The U.S. Treasury Department recently announced it will not enforce the Corporate Transparency Act (CTA) against domestic entities. This means that—at least for the timebeing—U.S.-based businesses are for all practical purposes relieved of their obligation to report beneficial ownership information to FinCEN by the March 21, 2025 deadline. Meanwhile, courts across the country continue to evaluate constitutional challenges to the law, including a recent decision in Michigan finding the CTA unconstitutional.
Treasury Department Suspends Enforcement for Domestic Entities
On March 2, 2025, the Treasury Department announced the effective suspension of the March 21, 2025 filing deadline for all domestic companies. This policy shift provides immediate relief to businesses that were preparing to comply with the CTA’s reporting requirements.
Treasury officials indicated they are preparing a proposed rulemaking that would narrow the scope of the CTA to apply only to “foreign reporting companies”—entities formed under foreign law that have registered to do business in the United States.
This administrative pivot comes after months of legal battles across multiple federal courts, with conflicting rulings creating significant uncertainty for businesses nationwide. The proposed narrowing of scope, however, may face its own legal challenges, as it appears inconsistent with the text of the CTA itself, which explicitly covers both domestic and foreign entities.
Michigan Court Finds CTA Unconstitutional
On March 5, 2025, the U.S. District Court for the Western District of Michigan issued a notable ruling in Small Business Association of Michigan v. Yellen, finding that the CTA violates the Fourth Amendment’s protection against unreasonable searches. This is the first time a federal court has invalidated the CTA on Fourth Amendment grounds.

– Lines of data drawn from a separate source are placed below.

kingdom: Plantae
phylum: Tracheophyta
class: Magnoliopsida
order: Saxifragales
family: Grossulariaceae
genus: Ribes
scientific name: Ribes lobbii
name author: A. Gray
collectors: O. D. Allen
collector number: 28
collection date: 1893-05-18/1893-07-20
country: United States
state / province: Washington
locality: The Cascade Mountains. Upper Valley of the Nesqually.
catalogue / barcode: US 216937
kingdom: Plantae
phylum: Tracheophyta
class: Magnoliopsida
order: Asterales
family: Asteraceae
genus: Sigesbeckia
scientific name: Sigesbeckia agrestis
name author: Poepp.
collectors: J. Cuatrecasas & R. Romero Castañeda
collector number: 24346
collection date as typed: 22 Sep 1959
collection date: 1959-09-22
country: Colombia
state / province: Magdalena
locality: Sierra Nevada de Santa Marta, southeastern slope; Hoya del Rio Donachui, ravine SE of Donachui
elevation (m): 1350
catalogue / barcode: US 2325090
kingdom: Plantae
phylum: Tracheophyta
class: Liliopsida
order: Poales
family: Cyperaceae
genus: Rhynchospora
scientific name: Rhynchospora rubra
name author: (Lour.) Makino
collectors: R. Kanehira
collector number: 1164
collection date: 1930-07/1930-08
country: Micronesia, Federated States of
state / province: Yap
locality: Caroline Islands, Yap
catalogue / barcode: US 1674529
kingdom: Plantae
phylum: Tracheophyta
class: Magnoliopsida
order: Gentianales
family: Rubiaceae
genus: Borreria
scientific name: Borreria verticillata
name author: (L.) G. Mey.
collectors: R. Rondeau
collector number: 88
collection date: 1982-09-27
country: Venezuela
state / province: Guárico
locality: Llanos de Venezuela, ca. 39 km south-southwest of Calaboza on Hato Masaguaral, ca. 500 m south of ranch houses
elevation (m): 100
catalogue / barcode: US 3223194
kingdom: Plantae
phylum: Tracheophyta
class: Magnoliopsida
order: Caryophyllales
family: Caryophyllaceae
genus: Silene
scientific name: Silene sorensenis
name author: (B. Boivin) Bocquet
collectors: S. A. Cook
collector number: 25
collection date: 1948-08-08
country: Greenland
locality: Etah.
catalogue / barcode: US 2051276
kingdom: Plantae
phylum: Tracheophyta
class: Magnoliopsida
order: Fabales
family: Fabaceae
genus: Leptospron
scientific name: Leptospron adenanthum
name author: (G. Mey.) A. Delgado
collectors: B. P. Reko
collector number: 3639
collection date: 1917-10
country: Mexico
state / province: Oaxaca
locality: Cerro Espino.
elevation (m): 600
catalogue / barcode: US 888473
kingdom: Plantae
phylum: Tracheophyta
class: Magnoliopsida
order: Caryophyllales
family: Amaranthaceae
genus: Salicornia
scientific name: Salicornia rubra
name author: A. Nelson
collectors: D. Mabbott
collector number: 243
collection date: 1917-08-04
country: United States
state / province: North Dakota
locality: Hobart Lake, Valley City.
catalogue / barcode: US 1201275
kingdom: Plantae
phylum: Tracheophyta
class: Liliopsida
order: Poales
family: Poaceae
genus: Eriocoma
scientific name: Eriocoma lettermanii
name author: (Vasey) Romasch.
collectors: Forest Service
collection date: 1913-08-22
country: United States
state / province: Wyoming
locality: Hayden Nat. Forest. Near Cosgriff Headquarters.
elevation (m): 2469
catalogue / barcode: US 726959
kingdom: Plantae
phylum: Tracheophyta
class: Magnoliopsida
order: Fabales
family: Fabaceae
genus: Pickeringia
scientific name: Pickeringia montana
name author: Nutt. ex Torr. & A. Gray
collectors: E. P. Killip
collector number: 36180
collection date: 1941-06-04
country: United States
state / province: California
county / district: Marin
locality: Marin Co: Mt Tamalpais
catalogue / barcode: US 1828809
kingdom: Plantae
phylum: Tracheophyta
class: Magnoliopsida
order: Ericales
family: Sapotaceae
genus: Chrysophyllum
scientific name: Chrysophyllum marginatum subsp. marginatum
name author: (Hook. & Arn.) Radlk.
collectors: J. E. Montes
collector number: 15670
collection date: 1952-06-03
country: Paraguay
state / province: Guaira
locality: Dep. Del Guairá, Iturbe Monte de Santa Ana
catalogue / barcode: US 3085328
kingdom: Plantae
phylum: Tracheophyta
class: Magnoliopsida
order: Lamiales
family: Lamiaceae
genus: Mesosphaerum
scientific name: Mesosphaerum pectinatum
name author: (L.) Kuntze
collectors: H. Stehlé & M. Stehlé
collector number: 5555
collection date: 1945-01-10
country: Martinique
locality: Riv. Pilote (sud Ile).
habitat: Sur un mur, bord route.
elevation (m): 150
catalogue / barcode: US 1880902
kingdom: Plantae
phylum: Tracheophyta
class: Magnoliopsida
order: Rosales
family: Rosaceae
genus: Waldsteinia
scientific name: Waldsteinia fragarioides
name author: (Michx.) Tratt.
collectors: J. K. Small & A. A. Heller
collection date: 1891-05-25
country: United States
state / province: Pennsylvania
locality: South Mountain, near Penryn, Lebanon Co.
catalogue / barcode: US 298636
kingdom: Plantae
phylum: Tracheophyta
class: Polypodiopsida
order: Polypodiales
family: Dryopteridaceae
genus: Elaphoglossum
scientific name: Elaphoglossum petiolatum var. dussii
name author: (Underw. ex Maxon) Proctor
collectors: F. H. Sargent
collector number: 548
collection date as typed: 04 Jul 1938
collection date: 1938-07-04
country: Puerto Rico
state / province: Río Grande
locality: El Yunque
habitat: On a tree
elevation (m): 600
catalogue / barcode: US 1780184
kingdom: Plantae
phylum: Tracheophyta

The Michigan court determined that business owners have a legitimate expectation of privacy in their beneficial ownership information. Judge Robert Jonker specifically criticized the CTA for creating what he called an “Orwellian ‘Big Brother'” database designed for law enforcement use and imposing massive compliance costs on small businesses (estimated at $21.7 billion nationally in the first year).
While this ruling technically applies only to the specific plaintiffs in that case, it represents an interesting legal precedent that may influence other courts considering similar challenges.
Moving Forward
The Treasury Department’s announcement provides significant relief from immediate compliance concerns. However, businesses should:
- Monitor developments, as Treasury’s proposed rule has not yet been finalized
- Be aware that Treasury still intends to enforce the CTA against foreign reporting companies
- Maintain ownership records in case compliance becomes necessary later
- Consult legal counsel if you have complex ownership structures or foreign connections
Our firm will continue to monitor these developments and provide updates as the situation evolves.